The topics we focussed on in this paper are implemented in Maple:

  • CAD by Regular Chains is implemented in the RegularChains Library. A version of this ships with the core Maple distribution while the latest version is freely available from http://www.regularchains.org/.

  • The authors’ own work (equational constraints, truth-table invariance, sub-decompositions) is freely available in a Maple package ProjectionCAD. The latest version is available from: http://opus.bath.ac.uk/43911/.

Other implementations of cylindrical algebraic decomposition include:

  • Mathematica [Str06]; The commands CylindricalDecomposition and Reduce can make use of an underlying CAD implementation. These commands can be exceptionally fast but it can be hard to judge the CAD components individually as they are just one of several underlying methods available and the output is in the form of formulae rather than cells.

  • Qepcad [Bro03]; a dedicated interactive command-line program available from http://www.usna.edu/CS/qepcadweb/B/QEPCAD.html. One notable feature is the SLFQ program which can simplify large quantifier free formulae giving more readable output. Sage now has a Qepcad interface.

  • Redlog [SS03]; this Reduce package implements CAD along with other quantifier elimination methods such as virtual substitution.

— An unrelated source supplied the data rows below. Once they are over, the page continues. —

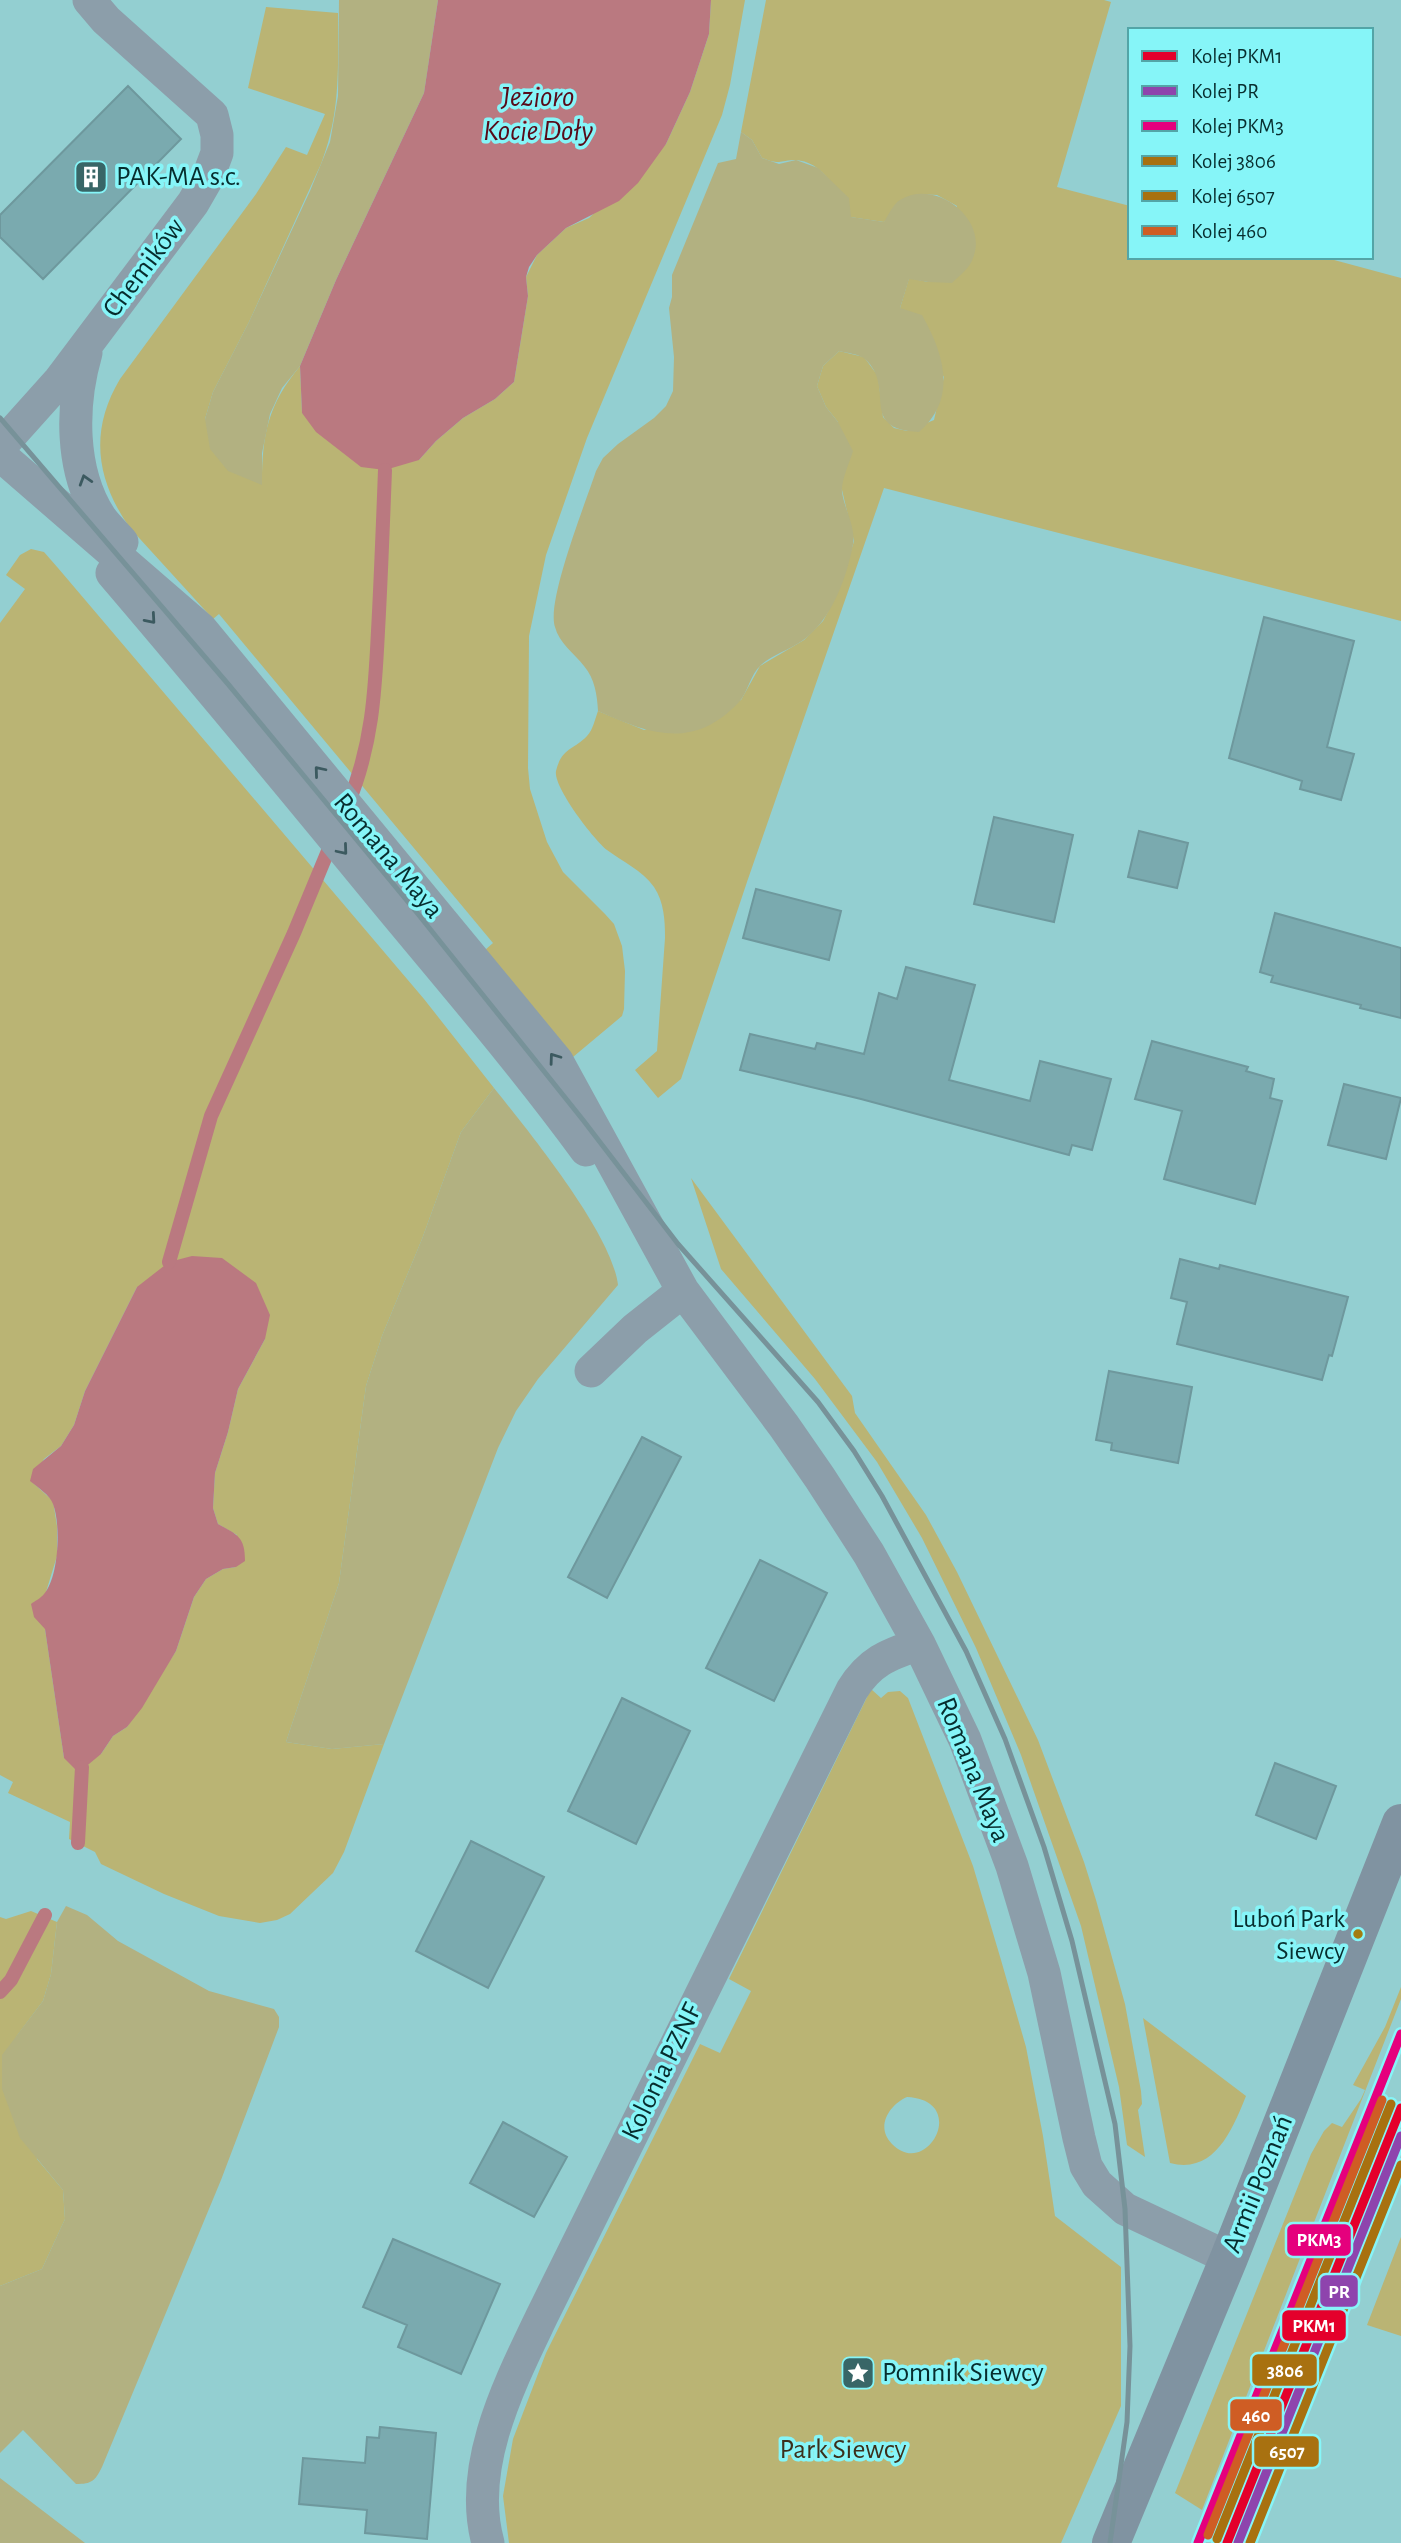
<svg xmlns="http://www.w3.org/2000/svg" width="1401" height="2543" font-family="'Alegreya Sans',sans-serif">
	<rect width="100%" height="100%" fill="#93cfd1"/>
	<path fill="#bab474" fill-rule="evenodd" d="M711,0H745L730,85L722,115L587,438L546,555L529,636L528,768L530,789L547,842L563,872L605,914L614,924L622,946L625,971L624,1009L622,1016L573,1057L485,950L493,943L219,614L213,619L130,528C96,480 89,431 120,379L256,194L286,147L307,155L325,114L248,88L266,7L338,13C338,66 341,113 321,164L249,322L213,392L205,419L262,484C262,434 268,405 300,366L302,413L419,460L436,441L463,418L495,399L514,382L528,296L526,277L537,255L566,228L589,218L666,144L690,92L709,34Z
		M766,0H1104L1111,2L1057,187L1130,206V257H1323L1401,278V621L884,488L748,879L681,1079L658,1098L635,1070L657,1051L665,938C665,920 664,902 654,887C642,870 623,862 607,850C594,840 553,787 556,771C562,747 574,750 587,736C593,730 595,719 598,711L644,730L741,700L760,666L804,640L823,621L833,602L845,571L854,541L842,490L838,422L826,407L817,386L823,366L839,351L864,357L878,376L883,417L894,428L907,431L934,420L944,377L900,308L909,278L928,282L957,206L937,195L918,194L884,222L850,217C839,195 824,160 794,160C777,161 781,165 762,158L752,140L741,132Z
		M31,549L44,552L58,568L424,999L494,1088L461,1132L422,1239L382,1336L366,1386L339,1583L286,1742L332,1749L384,1744L344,1852L333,1873L290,1914L277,1920L260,1923L219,1916L164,1894L101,1864L95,1852L69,1839L70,1822L8,1793L13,1782L0,1775V623L25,589L6,575L20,555ZM137,1287L265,1339L238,1389L228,1432L215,1473L213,1508L218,1524L237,1535L236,1567L223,1569L206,1579L194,1597L176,1651L127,1727L113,1736L101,1754L64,1758L45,1629L46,1592L57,1556V1526L53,1501L31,1481L44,1459L61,1446L74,1425L85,1391Z
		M691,1178L852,1396L855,1413L926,1515L957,1572L1038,1740L1084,1862L1096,1900L1125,2004L1141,2091L1142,2104L1138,2110L1145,2157L1127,2145L1119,2087L1081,1926L1021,1755L976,1648L922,1538L877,1462L815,1379L721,1269Z
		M871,1689L881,1698L888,1692L900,1691L908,1698L973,1866L1001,1960L1026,2047L1043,2136L1055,2216L1121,2267V2406L1061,2543H509L503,2496L513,2439L546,2353L700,2044L720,2053L751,1991L729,1979ZM907,2097C970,2100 927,2180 892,2144C875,2127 889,2105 907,2097Z
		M31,1911L57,1922L51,1974L43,2001L16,2037L37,2159L63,2190L65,2219L42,2269L0,2286V1917L6,1919Z
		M1401,1987V1999L1202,2510L1175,2493L1311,2154L1324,2131L1332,2123L1342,2127L1361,2099L1365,2090L1353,2085L1385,2027Z
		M1143,2018L1246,2096C1233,2128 1215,2175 1170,2163Z
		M1401,2237V2336L1367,2325Z"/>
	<path fill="#b2b181" d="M339,0H438L424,93L336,280L300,366L282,388L270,414L262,453V485L228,471L210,449L205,419L213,392L249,322L310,191L330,142L338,96Z
		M741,132L752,140L762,158L779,164L796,160L818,168L849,198L851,217L884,222C888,216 893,204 900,200C935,178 989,219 973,258C970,268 959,276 952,283L928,282L909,279L900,308L922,315C944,354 958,398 919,432C857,429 897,388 865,359C859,354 847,353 839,351L823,366L817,386L826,407L838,422L853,451C850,462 841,480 842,492C844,508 856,527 853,544C847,578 831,621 802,641C789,650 772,655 761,665C750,675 748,692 739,702C694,750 651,735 598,711C597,695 595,679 584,666C574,653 559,643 555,627C546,601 586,502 596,471L603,458L618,444L654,418L666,406L673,391L674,357L669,308L672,297V275L718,163L736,159Z
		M494,1088C528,1131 612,1233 618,1285L538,1379L516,1411L498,1448L384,1744L332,1749L286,1742L339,1583L366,1386L382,1336L422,1239L461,1132Z
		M66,1906L87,1915L118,1941L209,1991L274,2009L279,2017V2027L221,2180L102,2467C95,2481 92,2484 76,2484L23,2430L0,2453V2286L42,2269L65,2219L63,2190L20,2138L2,2089V2055L43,2001L51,1974L57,1922Z
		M0,2478L85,2543H0Z"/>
	<path fill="#ba7980" d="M438,0H711L709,34L690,92L666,144L638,183L619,201L566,228L537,255L529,267L526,277L528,296L514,382L495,399L463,418L436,441L419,460L385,470L361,467L316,432L302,413L300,366L336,280L424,93Z
		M192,1256L222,1258L256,1283L270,1315L265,1339L238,1389L228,1432L215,1473L213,1508L218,1524C238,1535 245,1537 245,1561L236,1567L223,1569L206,1579L194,1597L176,1651L142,1708L127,1727L113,1736L101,1754L89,1764L75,1769L64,1758L45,1629L34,1617L31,1604C35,1601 41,1598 44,1594C59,1577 61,1524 53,1504C50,1495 37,1487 30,1481L33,1469L61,1446L74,1425L85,1391L137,1287L169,1262Z"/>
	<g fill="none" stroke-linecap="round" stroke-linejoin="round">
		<path stroke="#ba7980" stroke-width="14" d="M348,804C372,746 375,693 378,631C381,577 383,523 385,470
			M169,1262L211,1116L294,933L333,839
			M78,1843L82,1767
			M0,1992L11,1980L45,1915"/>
	</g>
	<path fill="#7aaaaf" stroke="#6e989d" stroke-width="2" d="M128,86L181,139L43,279L0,237V215Z
		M1264,617L1354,641L1327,747L1354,754L1341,800L1300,789L1302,781L1229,758Z
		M994,817L1073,835L1054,922L974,904Z
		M1139,831L1188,843L1177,888L1128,877Z
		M756,889L841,911L829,960L743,938Z
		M1275,913L1401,948V1018L1360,1008L1361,1005L1271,982L1273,976L1260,972Z
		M906,967L975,985L949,1080L1030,1101L1040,1061L1111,1079L1092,1150L1072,1145L1069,1155L861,1099L740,1070L750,1034L815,1049L817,1043L864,1054L879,993L897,999Z
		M1152,1041L1248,1067L1246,1071L1274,1079L1270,1098L1282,1101L1255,1204L1164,1179L1182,1111L1135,1099Z
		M1344,1084L1401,1098L1386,1159L1328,1145Z
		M1180,1259L1219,1269L1220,1265L1348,1297L1332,1356L1329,1355L1322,1380L1177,1344L1187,1302L1171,1298Z
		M1109,1371L1192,1387L1178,1463L1111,1450L1112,1443L1096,1440Z
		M642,1437L681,1457L607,1598L568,1577Z
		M760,1560L827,1593L774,1701L706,1668Z
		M622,1698L690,1731L636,1844L568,1811Z
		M1275,1763L1336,1786L1316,1839L1256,1815Z
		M471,1841L544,1877L488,1988L416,1951Z
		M503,2122L567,2157L534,2217L470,2183Z
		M393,2239L500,2284L461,2374L398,2347L407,2325L363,2307Z
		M380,2427L436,2433L427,2539L365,2533L367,2510L299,2504L303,2458L365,2463L367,2437L379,2438Z"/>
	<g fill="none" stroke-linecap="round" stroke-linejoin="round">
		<path stroke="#8c9eaa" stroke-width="33" d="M86,353C71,405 70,470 100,517C106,526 115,534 122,542
			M0,447L60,380L193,203L208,177L217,153V135L212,115L106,20L89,0
			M0,455L201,629L557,1061L683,1291L784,1426L820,1478L869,1554L919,1644L965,1740L1012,1866L1044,1973L1079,2138L1086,2166L1097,2184L1125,2209L1229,2258
			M112,573C205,682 296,792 387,903C454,984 524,1065 586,1150
			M591,1371L635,1329L683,1291
			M488,2543C467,2467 509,2385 541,2318L852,1690C870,1661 888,1655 919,1644"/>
		<path stroke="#8093a1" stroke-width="38" d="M1111,2543L1229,2258L1401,1823"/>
		<path stroke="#779299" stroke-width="5" d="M0,418L228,684L418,914L583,1120L678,1244L818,1402L854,1451L882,1496L966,1651L1005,1739L1044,1847L1072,1941L1115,2124L1125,2209L1130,2346L1127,2422L1110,2543"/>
		<defs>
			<path id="rail-1" d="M1227,2543L1401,2108"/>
			<path id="rail-2" d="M1238,2543L1401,2136"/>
			<path id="rail-3" d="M1198,2543L1401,2034"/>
			<path id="rail-4" d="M1217,2539L1391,2104"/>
			<path id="rail-5" d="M1250,2543L1401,2165"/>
			<path id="rail-6" d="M1208,2535L1382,2100"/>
		</defs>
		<use href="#rail-1" stroke="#86f5f8" stroke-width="14"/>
		<use href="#rail-2" stroke="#86f5f8" stroke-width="14"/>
		<use href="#rail-3" stroke="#86f5f8" stroke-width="14"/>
		<use href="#rail-4" stroke="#86f5f8" stroke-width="14"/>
		<use href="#rail-5" stroke="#86f5f8" stroke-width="14"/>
		<use href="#rail-6" stroke="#86f5f8" stroke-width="14"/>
		<use href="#rail-1" stroke="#e4002b" stroke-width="9"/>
		<use href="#rail-2" stroke="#8e44ad" stroke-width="9"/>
		<use href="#rail-3" stroke="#e5007d" stroke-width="9"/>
		<use href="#rail-4" stroke="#a87110" stroke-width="9"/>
		<use href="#rail-5" stroke="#a87110" stroke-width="9"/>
		<use href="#rail-6" stroke="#cf5d24" stroke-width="9"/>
	</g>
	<defs><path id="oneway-chevron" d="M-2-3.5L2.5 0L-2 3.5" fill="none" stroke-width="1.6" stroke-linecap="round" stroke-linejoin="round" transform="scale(1.75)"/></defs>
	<g stroke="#3c5a60">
		<use href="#oneway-chevron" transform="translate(85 480) rotate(-107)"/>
		<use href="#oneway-chevron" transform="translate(151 619) rotate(49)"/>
		<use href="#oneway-chevron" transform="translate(319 771) rotate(-130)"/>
		<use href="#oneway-chevron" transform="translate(343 850) rotate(50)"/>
		<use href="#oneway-chevron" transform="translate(554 1058) rotate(-126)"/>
	</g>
	<defs>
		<symbol id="building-square" viewBox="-11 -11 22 22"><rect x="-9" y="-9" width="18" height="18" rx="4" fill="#386667" stroke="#86f5f8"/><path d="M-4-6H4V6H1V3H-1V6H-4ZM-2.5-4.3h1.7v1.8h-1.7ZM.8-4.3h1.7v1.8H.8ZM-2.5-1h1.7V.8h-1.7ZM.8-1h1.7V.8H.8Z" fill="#fff"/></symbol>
		<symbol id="sight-square" viewBox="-11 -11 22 22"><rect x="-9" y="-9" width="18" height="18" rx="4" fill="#386667" stroke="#86f5f8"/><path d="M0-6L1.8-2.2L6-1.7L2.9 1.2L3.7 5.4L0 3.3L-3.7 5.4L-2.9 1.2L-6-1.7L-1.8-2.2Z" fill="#fff"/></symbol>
	</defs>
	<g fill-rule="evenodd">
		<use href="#building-square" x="72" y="158" width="38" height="38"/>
		<use href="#sight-square" x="839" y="2354" width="38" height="38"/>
	</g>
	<circle fill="#a37c10" stroke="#86f5f8" stroke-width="2.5" cx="1358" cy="1934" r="6"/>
	<g text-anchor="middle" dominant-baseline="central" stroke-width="7" stroke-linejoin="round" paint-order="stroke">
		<g font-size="26" fill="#072d2e" stroke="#86f5f8" text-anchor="end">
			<text x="1345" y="1919">Luboń Park<tspan x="1345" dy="32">Siewcy</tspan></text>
		</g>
		<g font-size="28" fill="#072d2e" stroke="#86f5f8" text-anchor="start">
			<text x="116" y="177">PAK-MA s.c.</text>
			<text x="882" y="2373">Pomnik Siewcy</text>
		</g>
		<g font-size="28" fill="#072d2e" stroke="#86f5f8">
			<text transform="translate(144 268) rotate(-53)">Chemików</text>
			<text transform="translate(388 856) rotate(50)">Romana Maya</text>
			<text transform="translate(973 1770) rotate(68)">Romana Maya</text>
			<text transform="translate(662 2072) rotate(-64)">Kolonia PZNF</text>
			<text transform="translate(1258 2184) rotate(-68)">Armii Poznań</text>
		</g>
		<g font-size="28" fill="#3c301c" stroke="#86f5f8">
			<text x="843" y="2450">Park Siewcy</text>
		</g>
		<g font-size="30" font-style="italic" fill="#580a18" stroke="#86f5f8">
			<text x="538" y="97">Jezioro<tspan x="538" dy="34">Kocie Doły</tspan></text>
		</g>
	</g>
	<g stroke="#86f5f8" stroke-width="2.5">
		<rect x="1286" y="2223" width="66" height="34" rx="7" fill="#e5007d"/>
		<rect x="1319" y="2274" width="40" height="34" rx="7" fill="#8e44ad"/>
		<rect x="1281" y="2309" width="66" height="33" rx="7" fill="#e4002b"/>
		<rect x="1251" y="2353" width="67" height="34" rx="7" fill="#a87110"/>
		<rect x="1229" y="2398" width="54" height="34" rx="7" fill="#cf5d24"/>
		<rect x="1253" y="2435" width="67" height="33" rx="7" fill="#a87110"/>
	</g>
	<g font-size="19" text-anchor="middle" font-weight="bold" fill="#fff">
		<text x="1319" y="2246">PKM3</text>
		<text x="1339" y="2298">PR</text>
		<text x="1314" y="2332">PKM1</text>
		<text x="1285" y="2377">3806</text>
		<text x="1256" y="2422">460</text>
		<text x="1287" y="2458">6507</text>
	</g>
	<rect x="1128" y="28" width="245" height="231" fill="#86f5f8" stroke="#53a5a7" stroke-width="2"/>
	<rect x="1142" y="51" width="35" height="10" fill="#e4002b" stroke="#53a5a7" stroke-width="2"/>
	<text x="1191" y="63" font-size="21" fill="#072d2e">Kolej PKM1</text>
	<rect x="1142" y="86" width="35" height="10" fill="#8e44ad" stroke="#53a5a7" stroke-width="2"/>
	<text x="1191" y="98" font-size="21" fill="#072d2e">Kolej PR</text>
	<rect x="1142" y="121" width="35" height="10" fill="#e5007d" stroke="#53a5a7" stroke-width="2"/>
	<text x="1191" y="133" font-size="21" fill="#072d2e">Kolej PKM3</text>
	<rect x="1142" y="156" width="35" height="10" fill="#a87110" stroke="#53a5a7" stroke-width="2"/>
	<text x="1191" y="168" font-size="21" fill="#072d2e">Kolej 3806</text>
	<rect x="1142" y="191" width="35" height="10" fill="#a87110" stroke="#53a5a7" stroke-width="2"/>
	<text x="1191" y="203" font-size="21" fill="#072d2e">Kolej 6507</text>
	<rect x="1142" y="226" width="35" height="10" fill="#cf5d24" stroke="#53a5a7" stroke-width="2"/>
	<text x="1191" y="238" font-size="21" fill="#072d2e">Kolej 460</text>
</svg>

  • SyNRAC [IYAY13]; a Maple package notable for its symbolic-numeric approach. An older version is available for free download from: http://jp.fujitsu.com/group/labs/en/techinfo/freeware/synrac/ with more recent advances part of the wider Todai Robot project.

The only reported experiments to cover all of these implementations were detailed in Sect. 4 of [BCD+14].

Of course, this paper surveyed only a few of the recent advances in cylindrical algebraic decomposition. Others include (but are not limited to):

  • The use of certified numerics in the lifting phase to minimise the amount of symbolic computation required [Str06, IYAY13].

  • Local projection schemes [Str14], generic projection schemes [SS03] and single CAD cells [Bro13, JdM12].

  • Problem formulation for CAD [DSS04, BDEW13, WEDB14] (projection and lifting) [EBDW14, EBC+14] (regular chains). These all develop heuristics to help with choices, while [HEW+14] applies machine learning in the form of support vector machines to pick a heuristic.

  • Work on cylindrical algebraic sub-decompositions, which return only a subset of the cells in a full CAD [Sei06]. In [WBDE14] algorithms are given to return cells that lie on a prescribed variety, or have a designated dimension, while in [WDEB13] these techniques are combined to solve a motion planning problem. Note that if restricting to cells of full dimension then sample points can always be chosen to be rational, greatly reducing running time.

There are numerous unsolved problems, both theoretical and practical. Three that stand out to the authors are the following.

  1. 1.

    There is no complexity analysis of the Regular Chains method (though clearly it is subject to the lower bounds in Sect. 5).

  2. 2.

    There has been much progress in the last forty years, but implementations (at least for systems with alternations of quantifiers) are still doubly-exponential in the number of variables while the theory suggests we can do better.

  3. 3.

    Cylindricity is needed in step 3 of quantifier elimination, as \(\exists \) translates into \(\bigvee \) and \(\forall \) into \(\bigwedge \). However, in fact we only need this at the points where \(\exists \) and \(\forall \) alternate, so we can weaken the definition of cylindricity from being true for all \(\pi _k\) to merely being true for those k where \(x_k\) and \(x_{k+1}\) are governed by different quantifiers (or where \(x_k\) is unquantified but \(x_{k+1}\) is quantified, a concept we can call block-cylindrical. Unfortunately, we currently know of no way of computing a block-cylindrical algebraic decomposition without computing the full cylindrical algebraic decomposition first.